Jim Gaylord & Christian Maychack
Alison Bing, special to SF Gate
Both Bay Area artists on view at the Gregory Lind Gallery are truly multifaceted, but Christian Maychack has the term covered in both its literal and metaphorical sense. In works such as "Untitled (Eager)," Maychack sculpts such unlikely elements as leather, chicken wire, wood, acrylic paint and hot glue into spare, crystalline forms that you might expect to find inside a minimalist geode. There is a refreshing irreverence to "Untitled (Eager)": Maychack seems to have taken a too-stark Richard Serra sculpture, crumpled it, made it into a hat and hung it on the wall.
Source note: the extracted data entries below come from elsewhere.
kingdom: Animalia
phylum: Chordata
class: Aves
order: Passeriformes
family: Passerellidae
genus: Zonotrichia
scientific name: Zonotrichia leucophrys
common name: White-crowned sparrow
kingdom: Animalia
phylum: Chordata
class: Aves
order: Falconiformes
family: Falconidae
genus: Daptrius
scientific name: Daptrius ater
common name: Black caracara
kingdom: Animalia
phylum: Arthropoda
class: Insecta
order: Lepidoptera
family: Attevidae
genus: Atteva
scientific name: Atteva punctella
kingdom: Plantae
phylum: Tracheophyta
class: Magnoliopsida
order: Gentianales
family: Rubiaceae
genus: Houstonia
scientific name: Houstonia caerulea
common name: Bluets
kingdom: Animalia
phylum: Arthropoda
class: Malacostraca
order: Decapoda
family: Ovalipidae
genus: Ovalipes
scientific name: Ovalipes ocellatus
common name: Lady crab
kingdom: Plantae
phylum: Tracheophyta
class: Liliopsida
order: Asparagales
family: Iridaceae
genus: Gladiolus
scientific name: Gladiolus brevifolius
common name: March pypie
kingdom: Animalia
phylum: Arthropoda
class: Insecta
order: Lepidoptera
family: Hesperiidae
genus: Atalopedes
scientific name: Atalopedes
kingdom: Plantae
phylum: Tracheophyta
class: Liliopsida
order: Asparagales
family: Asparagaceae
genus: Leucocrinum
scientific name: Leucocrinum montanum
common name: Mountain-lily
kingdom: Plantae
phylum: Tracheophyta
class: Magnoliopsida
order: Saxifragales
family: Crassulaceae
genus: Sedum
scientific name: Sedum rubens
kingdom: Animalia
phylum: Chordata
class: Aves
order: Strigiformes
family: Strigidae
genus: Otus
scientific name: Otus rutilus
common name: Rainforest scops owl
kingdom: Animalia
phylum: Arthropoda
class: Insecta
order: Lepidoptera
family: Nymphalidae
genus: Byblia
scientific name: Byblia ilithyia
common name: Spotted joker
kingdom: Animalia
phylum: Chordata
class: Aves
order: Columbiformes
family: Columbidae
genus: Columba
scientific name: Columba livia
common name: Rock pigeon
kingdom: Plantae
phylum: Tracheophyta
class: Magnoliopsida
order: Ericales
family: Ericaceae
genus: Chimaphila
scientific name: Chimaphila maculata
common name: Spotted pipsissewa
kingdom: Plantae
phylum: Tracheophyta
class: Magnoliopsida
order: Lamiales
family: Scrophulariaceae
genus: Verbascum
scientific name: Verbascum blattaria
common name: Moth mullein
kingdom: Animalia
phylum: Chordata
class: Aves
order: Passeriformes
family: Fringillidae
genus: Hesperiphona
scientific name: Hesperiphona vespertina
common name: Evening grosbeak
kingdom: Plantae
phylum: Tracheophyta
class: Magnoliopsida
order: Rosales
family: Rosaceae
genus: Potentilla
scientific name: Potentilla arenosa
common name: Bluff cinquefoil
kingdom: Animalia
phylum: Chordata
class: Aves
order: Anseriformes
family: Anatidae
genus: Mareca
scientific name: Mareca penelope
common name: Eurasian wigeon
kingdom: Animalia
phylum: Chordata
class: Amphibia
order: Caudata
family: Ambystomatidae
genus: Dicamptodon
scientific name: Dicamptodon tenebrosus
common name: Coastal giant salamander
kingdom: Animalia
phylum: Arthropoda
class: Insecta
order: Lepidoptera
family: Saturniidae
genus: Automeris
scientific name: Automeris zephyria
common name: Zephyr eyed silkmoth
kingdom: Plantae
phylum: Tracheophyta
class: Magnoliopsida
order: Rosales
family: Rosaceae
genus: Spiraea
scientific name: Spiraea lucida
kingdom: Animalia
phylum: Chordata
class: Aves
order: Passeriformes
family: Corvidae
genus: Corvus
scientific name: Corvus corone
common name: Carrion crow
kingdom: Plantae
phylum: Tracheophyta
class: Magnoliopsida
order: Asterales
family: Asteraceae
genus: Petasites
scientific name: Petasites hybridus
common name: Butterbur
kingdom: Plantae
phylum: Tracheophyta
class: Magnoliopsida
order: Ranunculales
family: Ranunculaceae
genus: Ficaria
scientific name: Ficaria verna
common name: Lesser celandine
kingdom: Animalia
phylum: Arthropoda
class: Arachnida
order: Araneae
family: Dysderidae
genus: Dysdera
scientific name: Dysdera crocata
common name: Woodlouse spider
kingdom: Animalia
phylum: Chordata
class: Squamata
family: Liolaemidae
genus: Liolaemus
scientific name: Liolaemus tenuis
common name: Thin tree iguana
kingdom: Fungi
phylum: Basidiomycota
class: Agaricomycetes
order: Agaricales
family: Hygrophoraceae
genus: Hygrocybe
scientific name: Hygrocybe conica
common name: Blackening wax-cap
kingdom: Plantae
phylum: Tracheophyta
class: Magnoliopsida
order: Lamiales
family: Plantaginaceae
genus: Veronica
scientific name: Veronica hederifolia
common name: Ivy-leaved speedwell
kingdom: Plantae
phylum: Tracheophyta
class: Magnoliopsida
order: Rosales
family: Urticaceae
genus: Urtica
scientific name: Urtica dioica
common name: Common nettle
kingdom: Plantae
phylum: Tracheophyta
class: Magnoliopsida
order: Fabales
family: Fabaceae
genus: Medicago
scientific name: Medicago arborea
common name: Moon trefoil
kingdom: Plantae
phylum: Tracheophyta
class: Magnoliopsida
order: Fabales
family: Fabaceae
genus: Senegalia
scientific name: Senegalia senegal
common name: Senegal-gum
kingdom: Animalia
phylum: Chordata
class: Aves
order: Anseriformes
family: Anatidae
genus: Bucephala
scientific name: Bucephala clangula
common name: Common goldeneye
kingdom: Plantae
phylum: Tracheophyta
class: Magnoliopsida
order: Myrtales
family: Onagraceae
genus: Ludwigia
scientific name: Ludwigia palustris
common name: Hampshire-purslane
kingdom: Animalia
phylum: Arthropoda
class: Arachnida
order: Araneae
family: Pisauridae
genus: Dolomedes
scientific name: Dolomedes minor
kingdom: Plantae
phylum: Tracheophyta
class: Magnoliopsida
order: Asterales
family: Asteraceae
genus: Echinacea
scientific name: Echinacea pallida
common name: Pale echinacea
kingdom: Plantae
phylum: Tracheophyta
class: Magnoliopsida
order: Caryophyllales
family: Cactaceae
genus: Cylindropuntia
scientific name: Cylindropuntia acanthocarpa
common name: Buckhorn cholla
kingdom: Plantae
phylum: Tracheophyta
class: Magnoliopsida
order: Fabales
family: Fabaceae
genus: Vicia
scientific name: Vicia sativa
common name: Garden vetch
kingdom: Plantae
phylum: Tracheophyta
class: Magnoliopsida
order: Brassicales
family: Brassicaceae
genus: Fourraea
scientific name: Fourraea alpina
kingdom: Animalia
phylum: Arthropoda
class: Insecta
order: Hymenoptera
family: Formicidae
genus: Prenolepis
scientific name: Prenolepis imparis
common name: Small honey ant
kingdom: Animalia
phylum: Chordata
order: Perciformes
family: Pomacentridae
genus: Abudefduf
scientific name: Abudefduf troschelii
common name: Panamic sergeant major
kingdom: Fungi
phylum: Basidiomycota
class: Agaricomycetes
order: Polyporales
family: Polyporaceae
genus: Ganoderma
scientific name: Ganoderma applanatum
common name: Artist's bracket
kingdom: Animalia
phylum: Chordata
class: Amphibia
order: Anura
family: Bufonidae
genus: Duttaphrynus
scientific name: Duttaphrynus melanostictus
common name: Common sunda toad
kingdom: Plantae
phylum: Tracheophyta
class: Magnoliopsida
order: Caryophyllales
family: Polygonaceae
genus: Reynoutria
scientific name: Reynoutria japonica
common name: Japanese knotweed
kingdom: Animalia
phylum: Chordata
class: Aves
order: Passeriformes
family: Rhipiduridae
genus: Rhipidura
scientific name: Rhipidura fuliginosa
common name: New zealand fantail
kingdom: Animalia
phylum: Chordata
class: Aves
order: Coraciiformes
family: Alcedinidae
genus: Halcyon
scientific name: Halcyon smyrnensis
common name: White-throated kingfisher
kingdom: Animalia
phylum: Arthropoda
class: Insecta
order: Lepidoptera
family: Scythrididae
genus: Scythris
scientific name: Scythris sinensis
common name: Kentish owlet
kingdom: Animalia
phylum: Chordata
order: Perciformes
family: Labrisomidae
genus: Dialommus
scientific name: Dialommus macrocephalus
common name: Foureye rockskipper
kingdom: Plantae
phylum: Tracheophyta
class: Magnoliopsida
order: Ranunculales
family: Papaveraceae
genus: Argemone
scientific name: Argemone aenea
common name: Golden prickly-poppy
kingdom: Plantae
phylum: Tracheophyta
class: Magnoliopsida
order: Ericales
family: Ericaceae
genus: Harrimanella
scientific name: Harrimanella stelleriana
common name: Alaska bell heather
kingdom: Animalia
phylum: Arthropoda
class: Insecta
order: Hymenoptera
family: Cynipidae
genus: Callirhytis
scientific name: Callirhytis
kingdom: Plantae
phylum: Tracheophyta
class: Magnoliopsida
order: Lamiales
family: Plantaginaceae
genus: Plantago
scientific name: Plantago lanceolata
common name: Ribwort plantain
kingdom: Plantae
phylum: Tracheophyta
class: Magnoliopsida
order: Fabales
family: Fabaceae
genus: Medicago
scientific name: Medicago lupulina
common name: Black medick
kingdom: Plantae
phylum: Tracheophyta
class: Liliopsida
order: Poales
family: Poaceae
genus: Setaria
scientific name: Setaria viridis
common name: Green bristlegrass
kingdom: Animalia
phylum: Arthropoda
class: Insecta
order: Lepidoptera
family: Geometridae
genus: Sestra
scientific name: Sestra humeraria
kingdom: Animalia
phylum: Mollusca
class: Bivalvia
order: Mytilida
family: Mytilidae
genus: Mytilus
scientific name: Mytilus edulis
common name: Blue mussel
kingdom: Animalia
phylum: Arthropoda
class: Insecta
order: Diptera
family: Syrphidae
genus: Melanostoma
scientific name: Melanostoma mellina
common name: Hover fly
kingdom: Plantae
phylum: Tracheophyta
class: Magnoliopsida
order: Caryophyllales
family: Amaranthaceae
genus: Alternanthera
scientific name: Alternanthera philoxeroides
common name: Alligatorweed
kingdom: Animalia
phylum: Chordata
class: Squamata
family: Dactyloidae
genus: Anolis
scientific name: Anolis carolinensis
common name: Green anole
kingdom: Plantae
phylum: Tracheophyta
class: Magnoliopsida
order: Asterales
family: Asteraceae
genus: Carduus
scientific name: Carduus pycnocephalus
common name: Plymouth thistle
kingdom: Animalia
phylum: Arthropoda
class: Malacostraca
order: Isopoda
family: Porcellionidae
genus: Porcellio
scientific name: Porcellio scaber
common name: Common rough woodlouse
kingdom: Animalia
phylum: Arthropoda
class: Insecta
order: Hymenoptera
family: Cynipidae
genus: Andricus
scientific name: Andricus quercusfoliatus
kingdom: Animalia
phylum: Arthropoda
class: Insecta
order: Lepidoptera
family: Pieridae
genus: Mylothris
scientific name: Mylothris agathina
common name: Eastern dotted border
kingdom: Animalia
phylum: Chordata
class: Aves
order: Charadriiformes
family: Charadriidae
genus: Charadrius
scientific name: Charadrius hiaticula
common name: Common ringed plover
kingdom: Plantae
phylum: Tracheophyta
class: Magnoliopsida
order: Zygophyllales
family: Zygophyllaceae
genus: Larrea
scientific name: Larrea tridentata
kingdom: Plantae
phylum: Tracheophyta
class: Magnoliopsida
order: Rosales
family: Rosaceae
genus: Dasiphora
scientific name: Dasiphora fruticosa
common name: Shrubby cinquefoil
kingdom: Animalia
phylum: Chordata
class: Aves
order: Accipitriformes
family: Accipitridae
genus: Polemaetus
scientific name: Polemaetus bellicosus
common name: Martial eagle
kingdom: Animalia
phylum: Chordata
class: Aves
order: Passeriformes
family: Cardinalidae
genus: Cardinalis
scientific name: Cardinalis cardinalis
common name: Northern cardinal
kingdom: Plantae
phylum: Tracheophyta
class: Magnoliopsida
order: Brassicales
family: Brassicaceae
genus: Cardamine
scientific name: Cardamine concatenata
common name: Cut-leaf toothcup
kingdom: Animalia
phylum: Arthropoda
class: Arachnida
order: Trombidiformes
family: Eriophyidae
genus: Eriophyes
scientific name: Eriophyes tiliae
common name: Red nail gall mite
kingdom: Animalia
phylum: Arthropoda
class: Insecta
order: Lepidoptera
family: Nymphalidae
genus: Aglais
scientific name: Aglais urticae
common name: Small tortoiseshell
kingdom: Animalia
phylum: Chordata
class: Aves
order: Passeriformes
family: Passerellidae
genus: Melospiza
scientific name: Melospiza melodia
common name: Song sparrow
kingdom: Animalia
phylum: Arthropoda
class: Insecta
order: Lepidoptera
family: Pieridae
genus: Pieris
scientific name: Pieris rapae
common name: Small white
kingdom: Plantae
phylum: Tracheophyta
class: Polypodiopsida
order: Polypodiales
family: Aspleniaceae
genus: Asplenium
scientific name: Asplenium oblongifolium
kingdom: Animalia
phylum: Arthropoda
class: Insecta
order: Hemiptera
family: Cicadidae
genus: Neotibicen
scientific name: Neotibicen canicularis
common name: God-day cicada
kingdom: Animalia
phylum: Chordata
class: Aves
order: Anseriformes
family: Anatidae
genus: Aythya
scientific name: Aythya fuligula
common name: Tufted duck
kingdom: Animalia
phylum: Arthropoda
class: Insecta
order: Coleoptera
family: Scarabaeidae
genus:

On the floor nearby is "Out of the Blue," a small but impressive ice-blue glacier with a long proboscis covered in red and orange pins, as though the Arctic is undergoing acupuncture for hay fever. The overall effect is so fascinating that you'll be tempted to lie on the floor of the gallery to inspect the tip of this iceberg -- and, if you do, you'll discover a close-up panorama of unexpectedly "Titanic" proportions. Jim Gaylord's paintings are the kind of visions that arrive when you sleep a little longer than usual: vivid, frenetic, hypnotic. "Suddenly, You're Not a Person" is one such dreamscape, where upside-down beds are apparently turning into crocodiles, and a golden medieval city splits in half to reveal what looks like an igloo space station. Gaylord tempers confectionary shades of orange, pink and light blue with an ominous deep brown, giving his fairy tale a definite dark streak. Smirks and raised eyebrows seem to have fallen off the faces of cartoon characters and landed in the imploded anime landscape of "Tragic Dragon." The fleshy pink ground puckers with these expressive marks, and seems to have swallowed all of Godzilla but his tail. In the distance looms a strangely volcanic Mt. Fuji, while in the foreground we're confronted with an iconic orange Elmer's Glue cap: Pop goes the landscape. Both Gaylord and Maychack are local artists, and both do justice to the always bizarre but ever beguiling internal topography of our fair city.